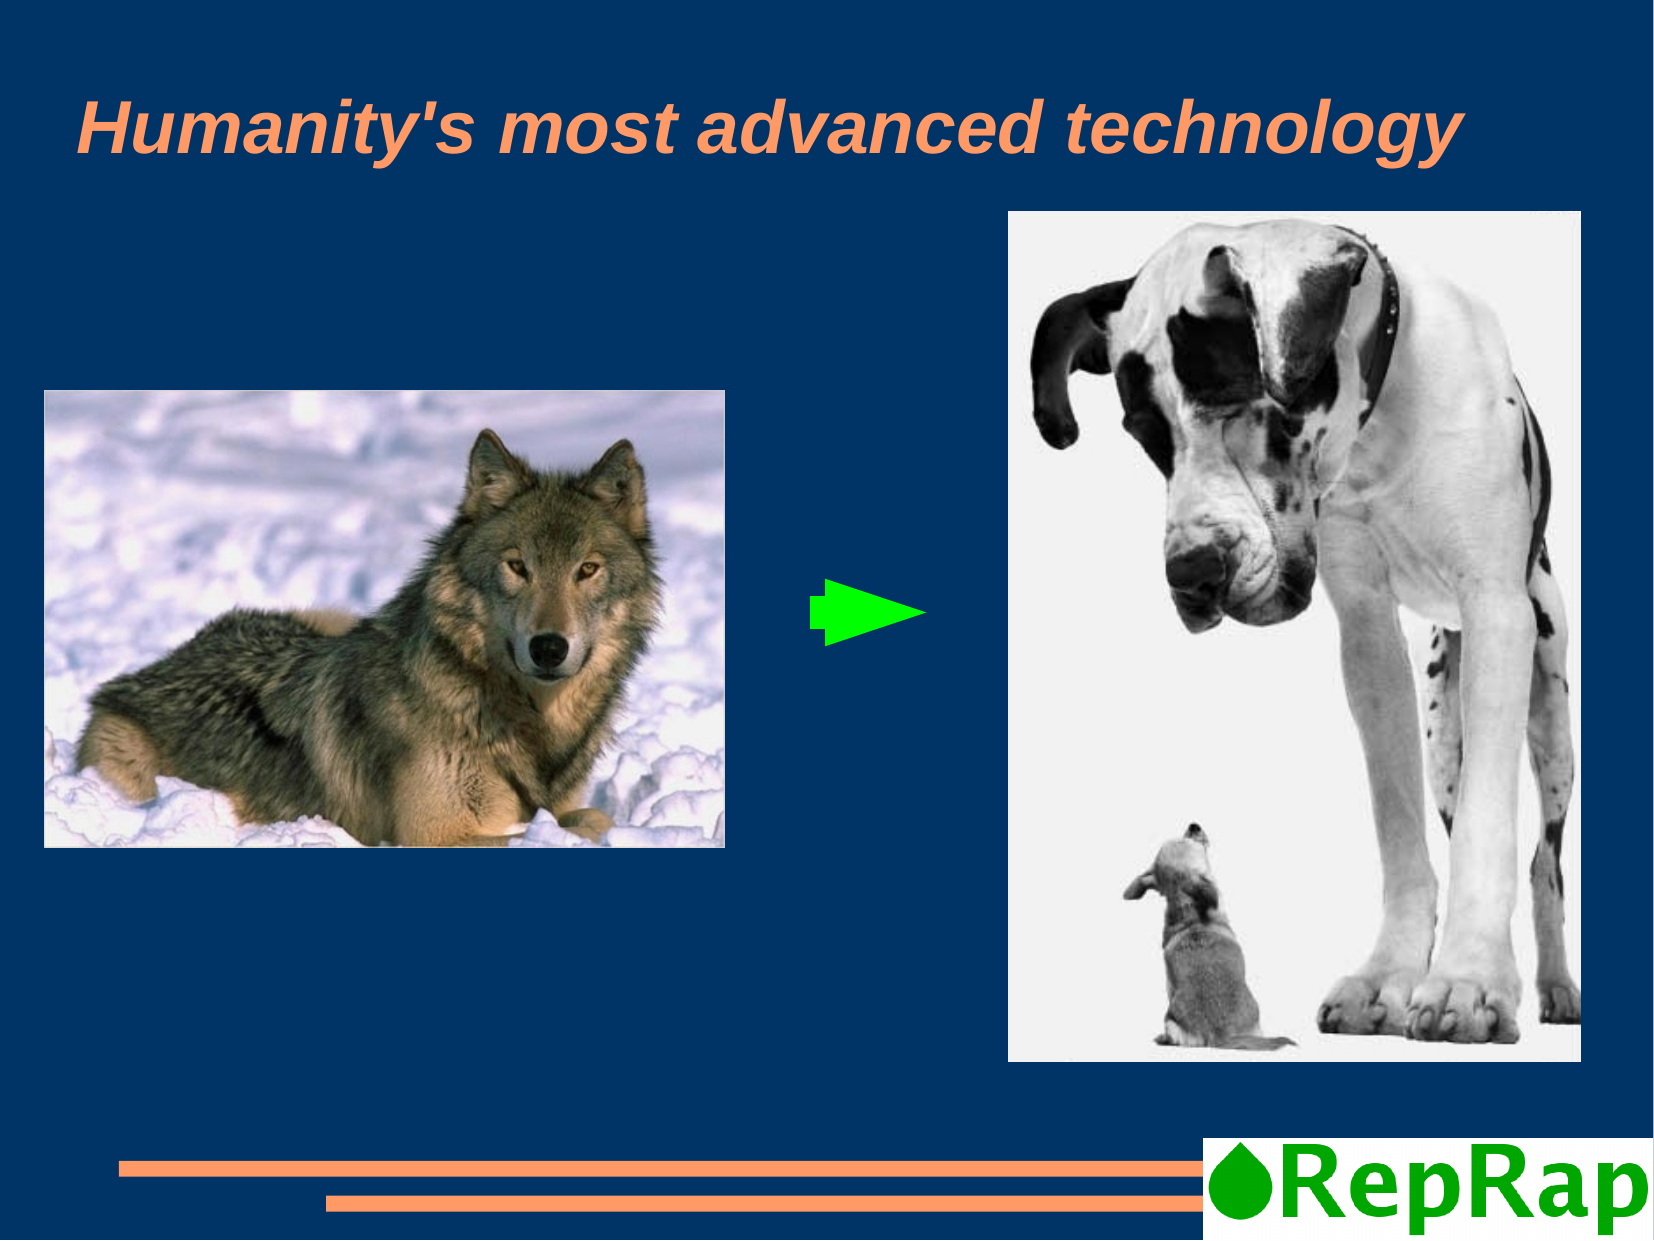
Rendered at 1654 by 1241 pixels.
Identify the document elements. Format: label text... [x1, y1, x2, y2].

picture [44, 390, 725, 848]
picture [1203, 1138, 1654, 1241]
picture [1008, 211, 1581, 1062]
title Humanity's most advanced technology [76, 57, 1489, 199]
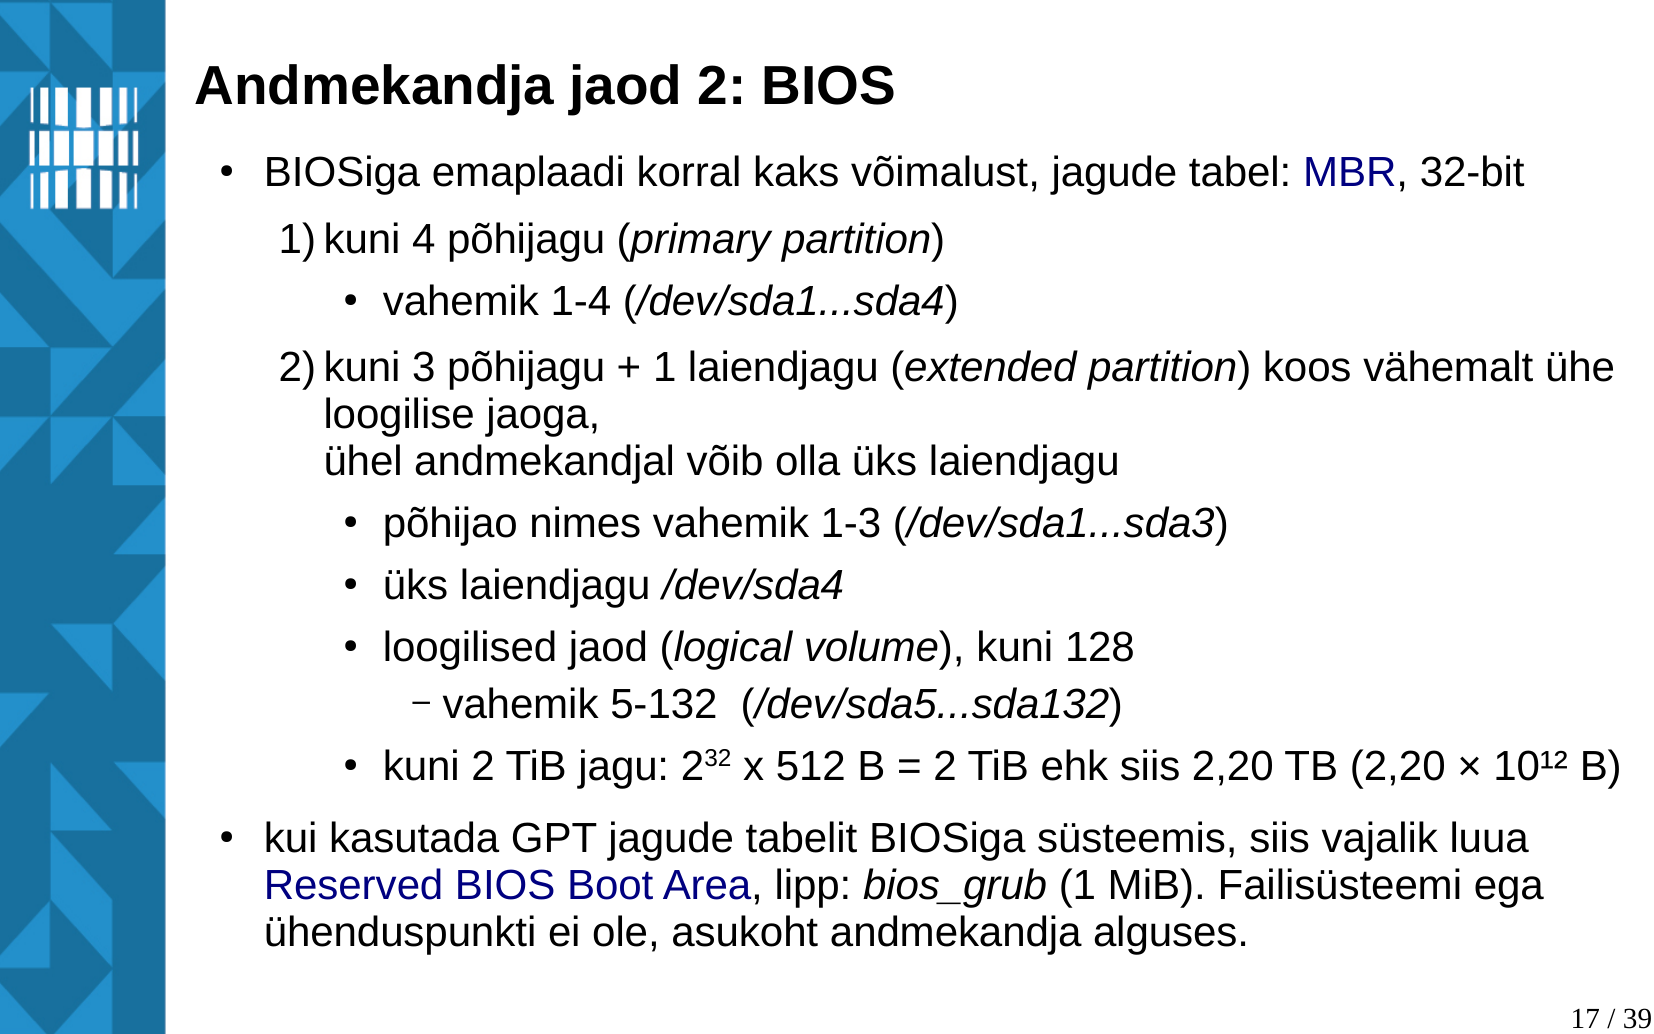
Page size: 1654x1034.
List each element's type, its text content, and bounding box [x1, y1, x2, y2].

## [やること]
上の行をすべて、一字も変えずに書き写すこと。画像は答えに入れない。

## [正しい出力]
Rendered at 1654 by 1241 pixels.
Identify the document elements. Format: label text... [x1, y1, x2, y2].

picture [44, 390, 725, 848]
picture [1203, 1138, 1654, 1241]
picture [1008, 211, 1581, 1062]
title Humanity's most advanced technology [76, 57, 1489, 199]
Page size: 1654x1034.
List each element's type, its text content, and bounding box [x1, y1, x2, y2].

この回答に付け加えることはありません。